== Segment start ==

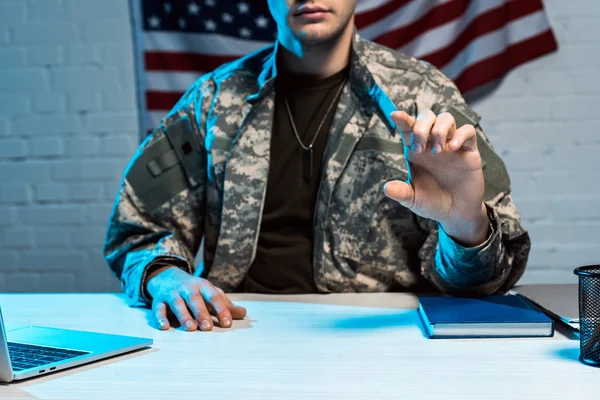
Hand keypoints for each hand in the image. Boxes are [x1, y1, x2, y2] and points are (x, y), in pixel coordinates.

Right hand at [146, 267, 246, 330]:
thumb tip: (243, 314)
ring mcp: (173, 293)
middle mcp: (188, 288)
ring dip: (184, 316)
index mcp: (203, 286)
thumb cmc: (195, 289)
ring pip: (178, 303)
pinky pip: (158, 308)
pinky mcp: (159, 300)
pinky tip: (164, 327)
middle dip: (202, 313)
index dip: (221, 310)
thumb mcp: (210, 293)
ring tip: (191, 328)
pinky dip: (160, 318)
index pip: (214, 297)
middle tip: (207, 328)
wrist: (168, 276)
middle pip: (195, 299)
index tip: (227, 323)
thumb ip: (226, 304)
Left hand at [384, 110, 488, 245]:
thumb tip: (386, 188)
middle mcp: (432, 143)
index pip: (408, 128)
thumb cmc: (432, 202)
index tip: (394, 115)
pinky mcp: (469, 150)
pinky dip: (461, 135)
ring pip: (446, 118)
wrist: (456, 213)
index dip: (402, 119)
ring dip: (439, 129)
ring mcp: (451, 144)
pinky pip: (468, 131)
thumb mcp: (414, 199)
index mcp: (416, 151)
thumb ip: (401, 193)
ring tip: (438, 151)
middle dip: (421, 126)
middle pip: (427, 117)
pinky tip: (453, 148)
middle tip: (419, 149)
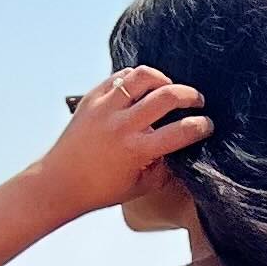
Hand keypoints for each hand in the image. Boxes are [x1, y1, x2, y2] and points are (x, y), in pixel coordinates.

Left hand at [35, 67, 213, 218]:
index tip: (206, 125)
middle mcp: (123, 125)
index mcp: (138, 150)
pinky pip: (120, 77)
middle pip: (168, 96)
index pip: (182, 131)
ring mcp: (105, 108)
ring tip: (169, 88)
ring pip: (143, 76)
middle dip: (190, 95)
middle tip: (197, 100)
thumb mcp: (141, 186)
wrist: (60, 181)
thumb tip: (183, 151)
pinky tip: (143, 88)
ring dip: (163, 79)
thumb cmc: (101, 189)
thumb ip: (166, 169)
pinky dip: (136, 79)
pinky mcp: (91, 98)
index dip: (202, 126)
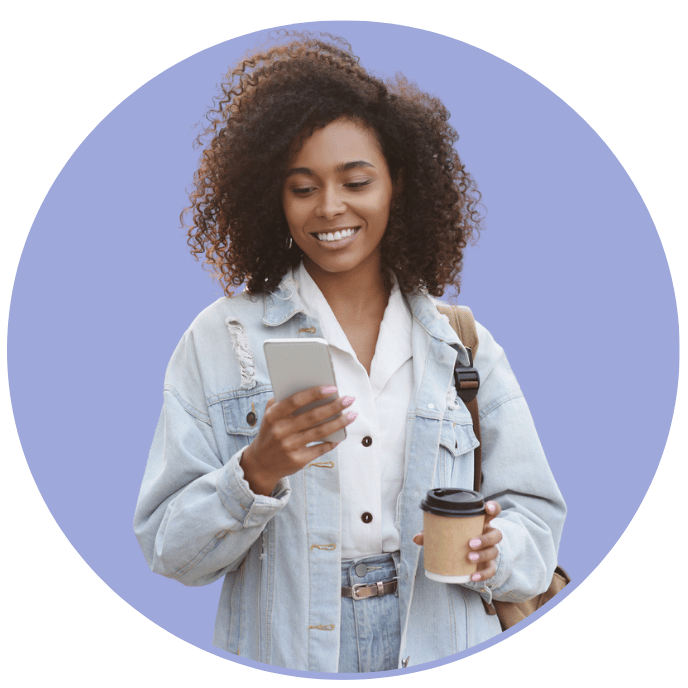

== Segment end ==

BRIEF
The required output is every line from the one containing "middle dip: (421, 126)" through the last line of the data above, restated exactly and without pictures.

RESULT
middle dip: (421, 126)
middle pip: (427, 117)
pinky tip: (453, 148)
middle tip: (419, 149)
Hand keypoints for each hand in the image. Boxes are [x1, y1, x2, y2] and points are (x, y), in pixel coordinates.

Left hand at [35, 67, 213, 218]:
index tip: (206, 125)
middle mcp: (123, 125)
index mcp: (138, 150)
pinky pip: (120, 77)
middle pip: (168, 96)
index pip: (182, 131)
ring mcp: (105, 108)
ring tip: (169, 88)
ring pip: (143, 76)
middle dip: (190, 95)
middle tip: (197, 100)
thumb mcp: (141, 186)
wrist: (60, 181)
thumb tip: (183, 151)
pinky tip: (143, 88)
ring dip: (163, 79)
thumb cmc: (101, 189)
thumb ip: (166, 169)
pinky dip: (136, 79)
pinky mcp: (91, 98)
index dip: (202, 126)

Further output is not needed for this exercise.